Americas

Brazil’s Amazon sees highest number of forest fires for June since 2007

Greenpeace says increase related to deforestation and government's ‘anti-environmental policy’

Gabriel Toueg  | 02.07.2021 - Update : 02.07.2021
Brazil’s Amazon sees highest number of forest fires for June since 2007

SAO PAULO

Brazil’s Amazon region in June recorded the most forest fires for that month in 14 years, according to the National Institute for Space Research (INPE), which compares the number of fire spots for the same month of previous years.  

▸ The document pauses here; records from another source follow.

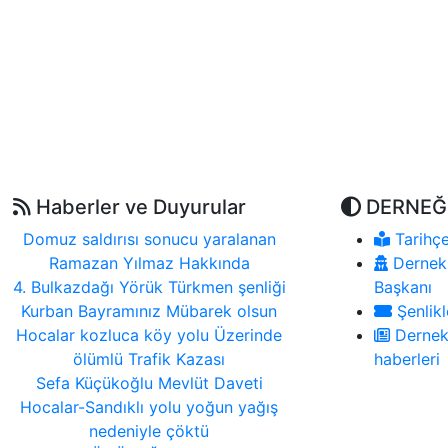
Haberler ve Duyurular
DERNEĞ
Domuz saldırısı sonucu yaralanan
Tarihç
Ramazan Yılmaz Hakkında
Dernek
4. Bulkazdağı Yörük Türkmen şenliği
Başkanı
Kurban Bayramınız Mübarek olsun
Şenlikl
Hocalar kozluca köy yolu Üzerinde
Derne
ölümlü Trafik Kazası
haberleri
Sefa Küçükoğlu Mevlüt Daveti
Hocalar-Sandıklı yolu yoğun yağış
nedeniyle çöktü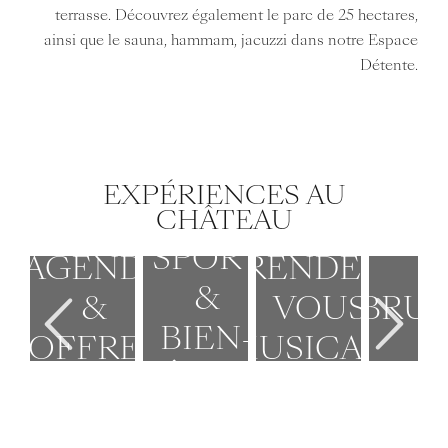
terrasse. Découvrez également le parc de 25 hectares,
ainsi que le sauna, hammam, jacuzzi dans notre Espace
Détente.
EXPÉRIENCES AU
CHÂTEAU
SPORT
AGENDA
RENDEZ-
&
BRU
&
VOUS
BIEN-
OFFRES
MUSICAUX
ÊTRE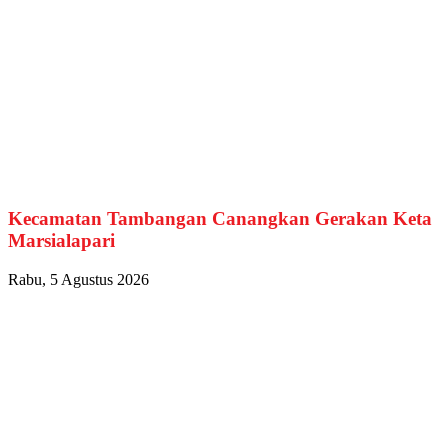
Kecamatan Tambangan Canangkan Gerakan Keta
Marsialapari
Rabu, 5 Agustus 2026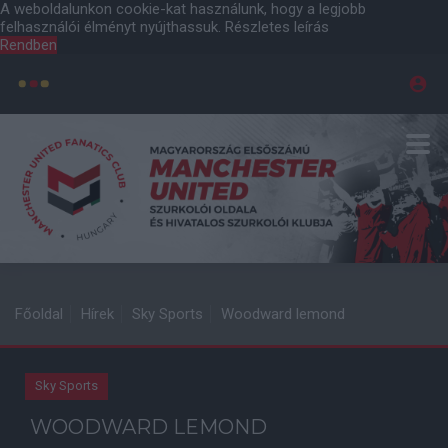
A weboldalunkon cookie-kat használunk, hogy a legjobb
felhasználói élményt nyújthassuk.
Részletes leírás
Rendben
Főoldal
Hírek
Sky Sports
Woodward lemond
Sky Sports
WOODWARD LEMOND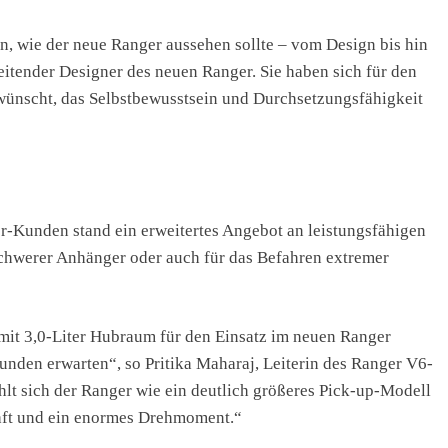
, wie der neue Ranger aussehen sollte – vom Design bis hin
Leitender Designer des neuen Ranger. Sie haben sich für den
wünscht, das Selbstbewusstsein und Durchsetzungsfähigkeit
r-Kunden stand ein erweitertes Angebot an leistungsfähigen
schwerer Anhänger oder auch für das Befahren extremer
mit 3,0-Liter Hubraum für den Einsatz im neuen Ranger
Kunden erwarten“, so Pritika Maharaj, Leiterin des Ranger V6-
lt sich der Ranger wie ein deutlich größeres Pick-up-Modell
raft und ein enormes Drehmoment.“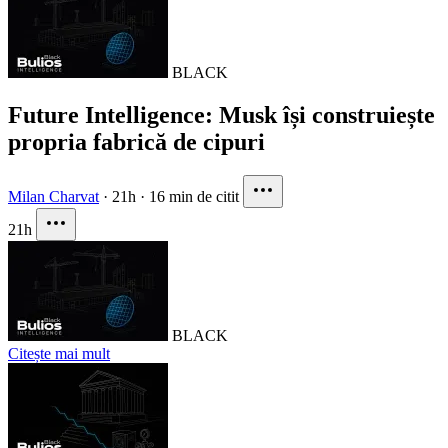
BLACK
Future Intelligence: Musk își construiește
propria fabrică de cipuri
Milan Charvat
·
21h
·
16 min de citit
21h
BLACK
Citește mai mult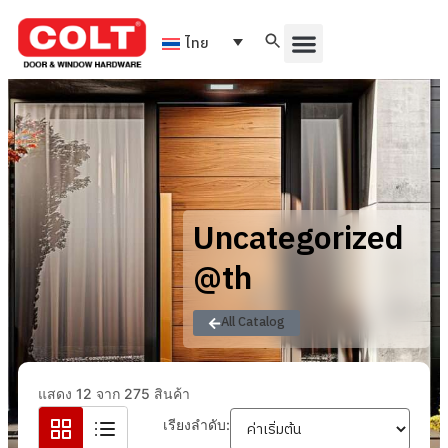
ไทย
Uncategorized
@th
All Catalog
แสดง 12 จาก 275 สินค้า
เรียงลำดับ: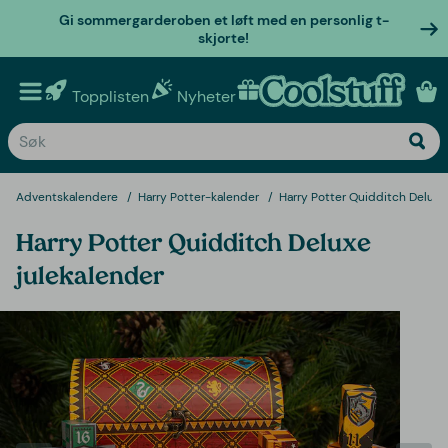
Gi sommergarderoben et løft med en personlig t-
skjorte!
Topplisten
Nyheter
Personlige gaver
Adventskalendere
Harry Potter-kalender
Harry Potter Quidditch Deluxe
Harry Potter Quidditch Deluxe
julekalender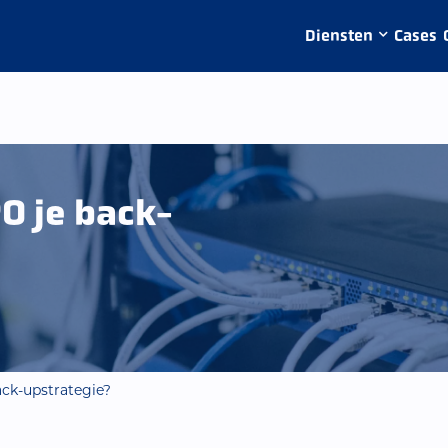
Diensten
Cases
O je back-
ack-upstrategie?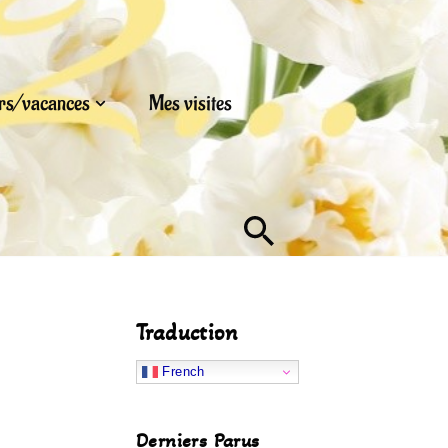
urs/vacances
Mes visites
Traduction
French
Derniers Parus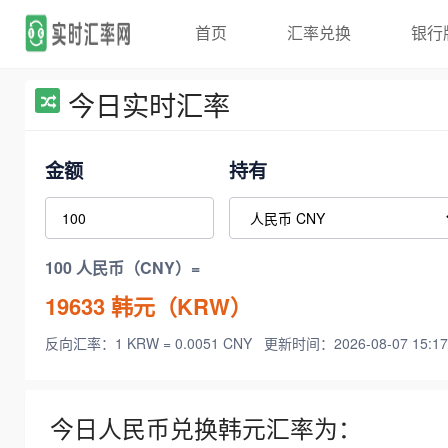
首页
汇率兑换
银行
今日实时汇率
金额
持有
100 人民币（CNY）=
19633
韩元（KRW）
反向汇率：1 KRW = 0.0051 CNY
更新时间：2026-08-07 15:17
今日人民币兑换韩元汇率为：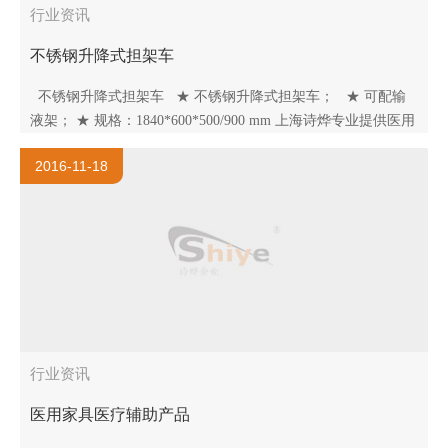
行业资讯
不锈钢升降式担架车
不锈钢升降式担架车 ★ 不锈钢升降式担架车； ★ 可配输
液架； ★ 规格：1840*600*500/900 mm 上海诗烨专业提供医用
家具、医用设备，产品涉及医用病床、中药柜、..
2016-11-18
行业资讯
医用家具医疗辅助产品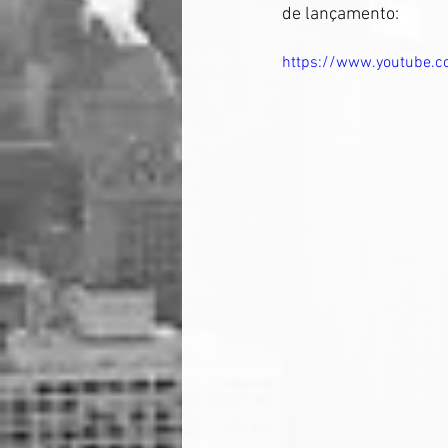
de lançamento: 
https://www.youtube.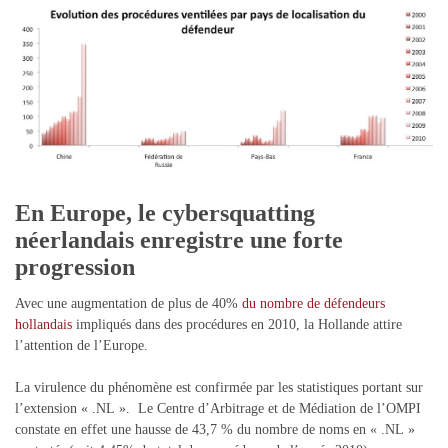
En Europe, le cybersquatting
néerlandais enregistre une forte
progression
Avec une augmentation de plus de 40%
du nombre de défendeurs
hollandais
impliqués dans des procédures en 2010, la Hollande attire
l’attention de l’Europe.
La virulence du phénomène est confirmée par les statistiques portant sur
l’extension « .NL ». Le Centre d’Arbitrage et de Médiation de l’OMPI
constate en effet une hausse de 43,7 % du nombre de noms en « .NL »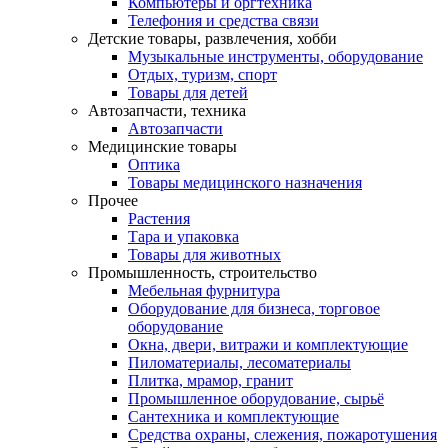
Компьютеры и оргтехника
Телефония и средства связи
Детские товары, развлечения, хобби
Музыкальные инструменты, оборудование
Отдых, туризм, спорт
Товары для детей
Автозапчасти, техника
Автозапчасти
Медицинские товары
Оптика
Товары медицинского назначения
Прочее
Растения
Тара и упаковка
Товары для животных
Промышленность, строительство
Мебельная фурнитура
Оборудование для бизнеса, торговое
оборудование
Окна, двери, витражи и комплектующие
Пиломатериалы, лесоматериалы
Плитка, мрамор, гранит
Промышленное оборудование, сырьё
Сантехника и комплектующие
Средства охраны, слежения, пожаротушения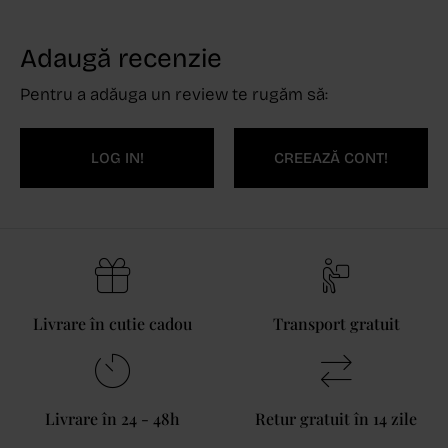
Adaugă recenzie
Pentru a adăuga un review te rugăm să:
LOG IN!
CREEAZĂ CONT!
Livrare în cutie cadou
Transport gratuit
Livrare în 24 - 48h
Retur gratuit în 14 zile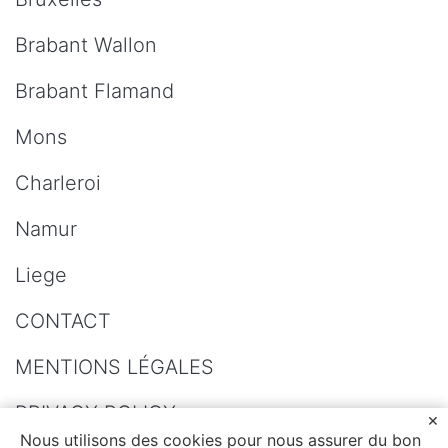
Brabant Wallon
Brabant Flamand
Mons
Charleroi
Namur
Liege
CONTACT
MENTIONS LÉGALES
PRIVACY POLICY
Nous utilisons des cookies pour nous assurer du bon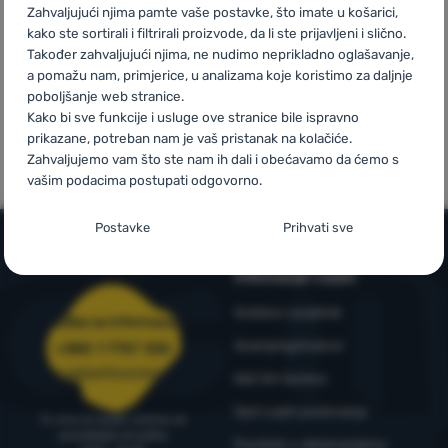
Zahvaljujući njima pamte vaše postavke, što imate u košarici,
kako ste sortirali i filtrirali proizvode, da li ste prijavljeni i slično.
Prijava /
Također zahvaljujući njima, ne nudimo neprikladno oglašavanje,
registracija
a pomažu nam, primjerice, u analizama koje koristimo za daljnje
poboljšanje web stranice.
Mi smo
Vlastite marke
Kako bi sve funkcije i usluge ove stranice bile ispravno
pobjednici
4camping
prikazane, potreban nam je vaš pristanak na kolačiće.
WRA24
Zahvaljujemo vam što ste nam ih dali i obećavamo da ćemo s
vašim podacima postupati odgovorno.
Postavljanje suglasnosti s kategorijama
Postavke
Prihvati sve
kolačića
Informacije i uvjeti
Neophodno
Neophodno
-
Naša web stranica ne bi ispravno funkcionirala
bez potrebnih kolačića.
.
Outdoor savjetnik
Služba za informacije
UVIJEK AKTIVAN
4camping4nature
+385 1 7757 330
narudzbe@4camping.hr
Neophodni kolačići omogućuju pravilan rad naše web stranice.
Naš tim testera
Preferencijalne i proširene funkcije
Preferencijalne i proširene funkcije
-
Zahvaljujući ovim
Te osnovne funkcije uključuju, na primjer, kibernetičku zaštitu
Opći uvjeti poslovanja
kolačićima, naša web stranica pamti Vaše postavke.
.
stranice, ispravan prikaz stranice ili prikaz prozorića kolačića.
Tu smo za savjet i pomoć od
Odobreno
ponedjeljka do petka
Više informacija
Pravilnik o reklamacijama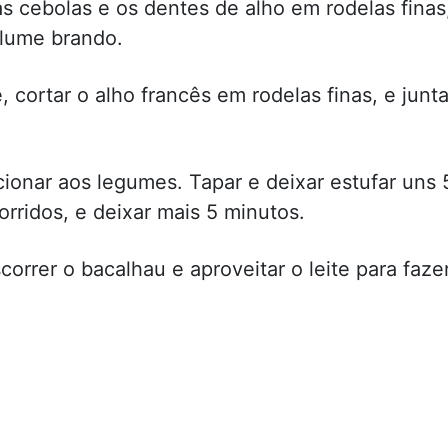
as cebolas e os dentes de alho em rodelas finas
 lume brando.
 cortar o alho francês em rodelas finas, e junta
cionar aos legumes. Tapar e deixar estufar uns 
rridos, e deixar mais 5 minutos.
orrer o bacalhau e aproveitar o leite para faze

There were 2,308 fire spots identified by INPE’s satellites in June, a 2.6% increase over June last year, when the number of Amazon fires had already set a historic record, said the research institute. The previous record high was in June 2007, when 3,519 fires were seen in the region. 

The top record for June was in 2004, with 9,179 fires, but previous governments’ initiatives since then have managed to curb the forest destruction. 

June marks the beginning of the dry season in the Amazon. 

Greenpeace Brasil said the increase in Amazon forest fires is related both to deforestation and climate change, in addition to what the NGO called the “anti-environmental policy” of President Jair Bolsonaro’s government. 

“Unfortunately, this record for the month of June does not come as a surprise, considering the continuity of the anti-environmental policy [of the current administration] and the insistence on using expensive apparatuses like sending military troops, which has proved inefficient in the last two years,” said Greenpeace Brasil’s Amazon campaign spokesperson Romulo Batista.